There are phrases that never quite die in Indian politics, and “jungle raj” is one of them. For most Indians, the term instantly evokes Bihar of the 1990s — a time when law and order were almost irrelevant, when muscle power mattered more than merit, and when the pistol often spoke louder than the ballot.
For years, Nitish Kumar built his reputation on the promise that he had ended that dark chapter. He became the symbol of “sushasan,” or good governance, the man who restored order after years of chaos. But what happened in Mokama over the past few weeks suggests that the ghost Bihar thought it had buried may be returning to life.
A Familiar Story, Told Anew
Mokama has always carried a certain infamy in Bihar’s political folklore. It was once ruled by strongmen who blurred the lines between politics and crime. Today, it has become the unlikely center of Bihar’s 2025 political storm.
It began, as such stories often do, with violence. During campaigning, a convoy clash turned deadly. Dularchand Yadav, a 76-year-old local heavyweight linked to the Jan Suraaj Party (JSP), was shot dead. The accused? Supporters of Anant Singh, a name that has long cast a shadow over Bihar’s politics.
The Election Commission acted swiftly, transferring officers and ordering weapon seizures. Yet the damage both political and psychological had already been done. The images from Mokama, filled with gunfire and chaos, could have come straight from the Bihar of the 1990s. The “new Bihar” Nitish Kumar once showcased to the world suddenly looked like the ghost of “jungle raj”.
The Return of the Bahubali
Anant Singh, at the center of the controversy, is hardly a new name. Once called “Chhote Sarkar,” he has walked the fine line between power and notoriety for years. To his followers, he is a Robin Hood figure who delivers when the state fails. To his critics, he represents everything that once went wrong in Bihar.
Despite a long list of criminal charges ranging from extortion to murder, Singh continues to wield remarkable influence. His political survival says less about his charisma and more about Bihar’s failure to separate power from fear. When men with private militias and assault rifles shape electoral outcomes, democracy turns into a contest of territory rather than ideas.
The System Strikes Back — But Too Late
To its credit, the Election Commission did not stay silent. Officers were suspended, transfers made, and the Chief Election Commissioner promised “zero tolerance for violence.” But this action came after tragedy had already unfolded.
This reactive governance is Bihar’s deepest flaw. The system does not prevent; it merely responds. Mokama’s killing was not an accident. It was a symptom of a state that has grown accustomed to looking away until the bullets start flying. The continued rise of men like Anant Singh is a warning that administrative machinery is bending under the weight of political patronage and fear.

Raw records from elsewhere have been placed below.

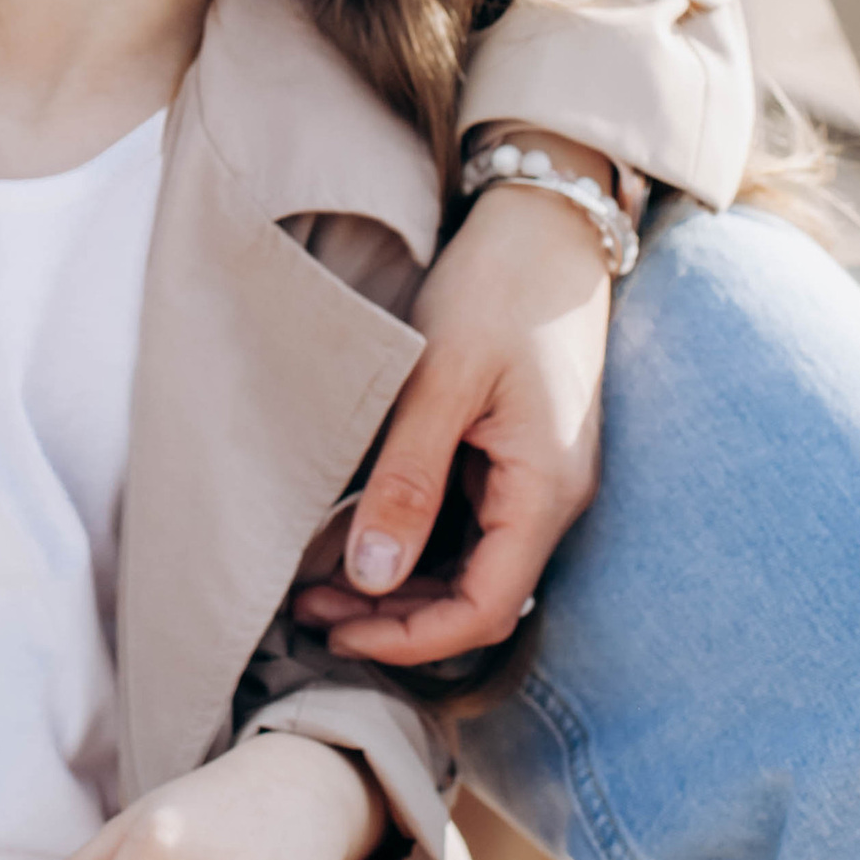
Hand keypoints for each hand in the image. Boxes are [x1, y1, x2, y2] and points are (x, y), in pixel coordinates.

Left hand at [293, 182, 609, 666]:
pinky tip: (361, 537)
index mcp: (547, 489)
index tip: (335, 629)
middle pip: (478, 599)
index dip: (411, 637)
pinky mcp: (516, 457)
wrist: (546, 221)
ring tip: (319, 582)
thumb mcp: (443, 379)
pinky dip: (417, 546)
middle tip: (306, 607)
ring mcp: (536, 479)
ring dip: (402, 587)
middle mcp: (552, 499)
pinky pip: (469, 529)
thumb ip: (409, 479)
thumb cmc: (500, 287)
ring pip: (471, 569)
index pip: (486, 609)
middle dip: (395, 619)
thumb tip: (371, 578)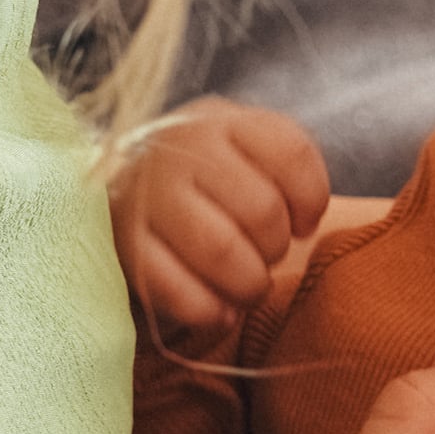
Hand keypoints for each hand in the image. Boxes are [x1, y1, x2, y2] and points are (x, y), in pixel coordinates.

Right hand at [114, 103, 335, 336]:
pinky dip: (209, 311)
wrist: (122, 191)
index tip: (303, 224)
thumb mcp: (242, 152)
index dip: (311, 199)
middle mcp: (181, 148)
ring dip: (247, 284)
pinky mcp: (124, 243)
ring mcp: (148, 193)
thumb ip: (287, 170)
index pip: (291, 152)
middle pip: (262, 209)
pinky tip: (219, 312)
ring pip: (221, 250)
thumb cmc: (202, 179)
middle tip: (265, 258)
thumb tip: (304, 224)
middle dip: (276, 248)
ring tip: (247, 288)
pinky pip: (177, 288)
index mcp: (222, 121)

Jungle Raj 2.0 — The Subtler Kind
Calling today’s Bihar a return to the jungle raj of the 1990s may sound dramatic. Kidnappings are fewer, roads are better, and cities are no longer deserted after sunset. But what we are witnessing is a subtler version, a Jungle Raj 2.0.
Here, violence does not always erupt in the open. It hides behind caste loyalties, bureaucratic silence, and political deals. Authority is undermined not by rebellion, but by compromise — a favour granted here, a crime ignored there.
Across Bihar, the signs are visible. In Mokama, a political rally becomes a battlefield. In Begusarai, armed convoys move unchecked. In Nalanda and Gaya, voters whisper about intimidation. The worst part is not that these things happen, but that they no longer shock anyone.
The Political Irony
The irony could not be sharper. Nitish Kumar’s entire career was built on opposing Lalu Prasad Yadav’s “jungle raj.” Yet under his leadership, in a coalition that shifts alliances as easily as colours on a chameleon, the same forces he once fought now seem resurgent.
The BJP calls it poetic justice. The Mahagathbandhan calls it a passing phase. But for the average Bihari, it feels painfully familiar — politicians switching sides, strongmen switching parties, and the system refusing to change.
Final Take
Bihar’s development rests on a fragile foundation: the assumption that the rule of law exists. Once that assumption collapses, everything else such as investment, education, and progress, begins to crumble.
If Bihar wants to avoid slipping back, it must free its institutions from political capture. The police must act before they are ordered to. The courts must fast-track cases involving candidates. And voters must learn to distinguish between genuine strength and muscle power.
The real measure of governance is not how quickly it reacts to violence, but how effectively it prevents it. Mokama should never have happened if Bihar draws the right lessons, perhaps it never will again.
But if bahubali politics continues under new names and alliances, then “Jungle Raj 2.0” will no longer be a metaphor. It will become Bihar’s reality and this time, the state will have no one else to blame.